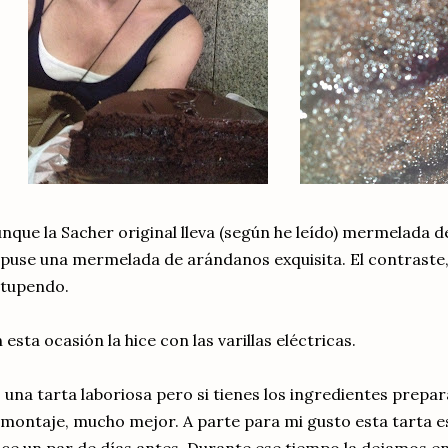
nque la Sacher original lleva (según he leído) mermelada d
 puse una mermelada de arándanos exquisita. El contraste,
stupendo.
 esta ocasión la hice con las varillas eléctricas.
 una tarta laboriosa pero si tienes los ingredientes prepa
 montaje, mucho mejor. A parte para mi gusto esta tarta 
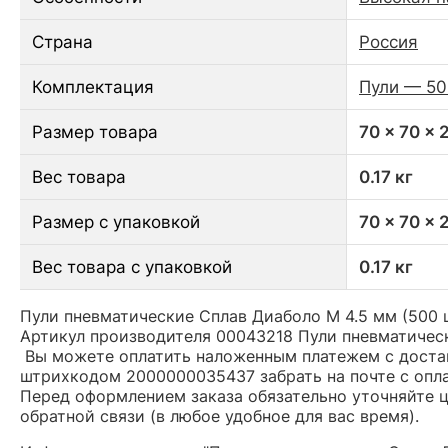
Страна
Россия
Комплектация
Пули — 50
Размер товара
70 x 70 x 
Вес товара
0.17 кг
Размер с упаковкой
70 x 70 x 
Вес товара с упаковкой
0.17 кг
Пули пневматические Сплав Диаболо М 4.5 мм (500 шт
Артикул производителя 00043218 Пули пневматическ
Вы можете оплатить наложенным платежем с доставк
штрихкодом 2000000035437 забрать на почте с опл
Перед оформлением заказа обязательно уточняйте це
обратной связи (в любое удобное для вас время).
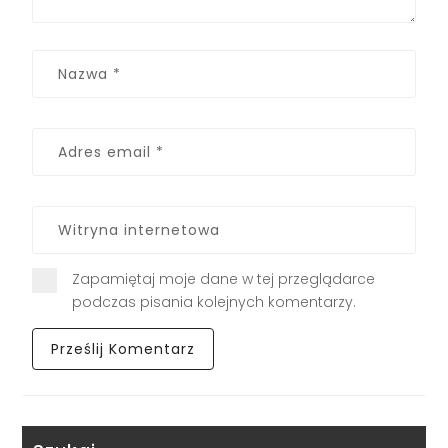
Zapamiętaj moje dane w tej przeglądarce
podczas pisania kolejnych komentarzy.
==
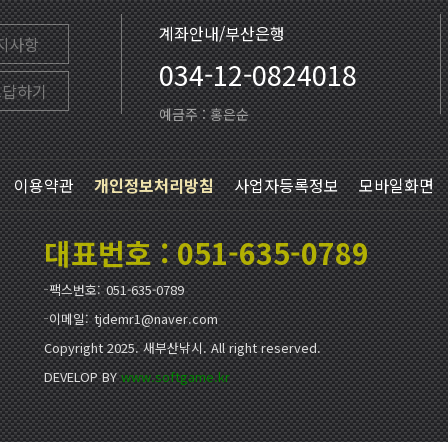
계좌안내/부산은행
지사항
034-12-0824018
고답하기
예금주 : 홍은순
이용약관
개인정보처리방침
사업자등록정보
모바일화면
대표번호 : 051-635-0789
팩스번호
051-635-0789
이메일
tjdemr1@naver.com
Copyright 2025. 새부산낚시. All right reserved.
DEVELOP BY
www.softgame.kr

# [Action item]
Here the job is to copy the stretch of records from the line containing "nque la Sacher" through the line containing "podczas pisania kolejnych komentarzy.", word for word. Leave every picture out.

# [Problem solution]
nque la Sacher original lleva (según he leído) mermelada d
 puse una mermelada de arándanos exquisita. El contraste,
stupendo.
 esta ocasión la hice con las varillas eléctricas.
 una tarta laboriosa pero si tienes los ingredientes prepa
 montaje, mucho mejor. A parte para mi gusto esta tarta 
Страна
Россия
Комплектация
Пули — 50
Размер товара
70 x 70 x 
Вес товара
0.17 кг
Размер с упаковкой
70 x 70 x 
Вес товара с упаковкой
0.17 кг
Пули пневматические Сплав Диаболо М 4.5 мм (500 шт
Артикул производителя 00043218 Пули пневматическ
Вы можете оплатить наложенным платежем с доставк
штрихкодом 2000000035437 забрать на почте с опл
Перед оформлением заказа обязательно уточняйте це
обратной связи (в любое удобное для вас время).
Zapamiętaj moje dane w tej przeglądarce
podczas pisania kolejnych komentarzy.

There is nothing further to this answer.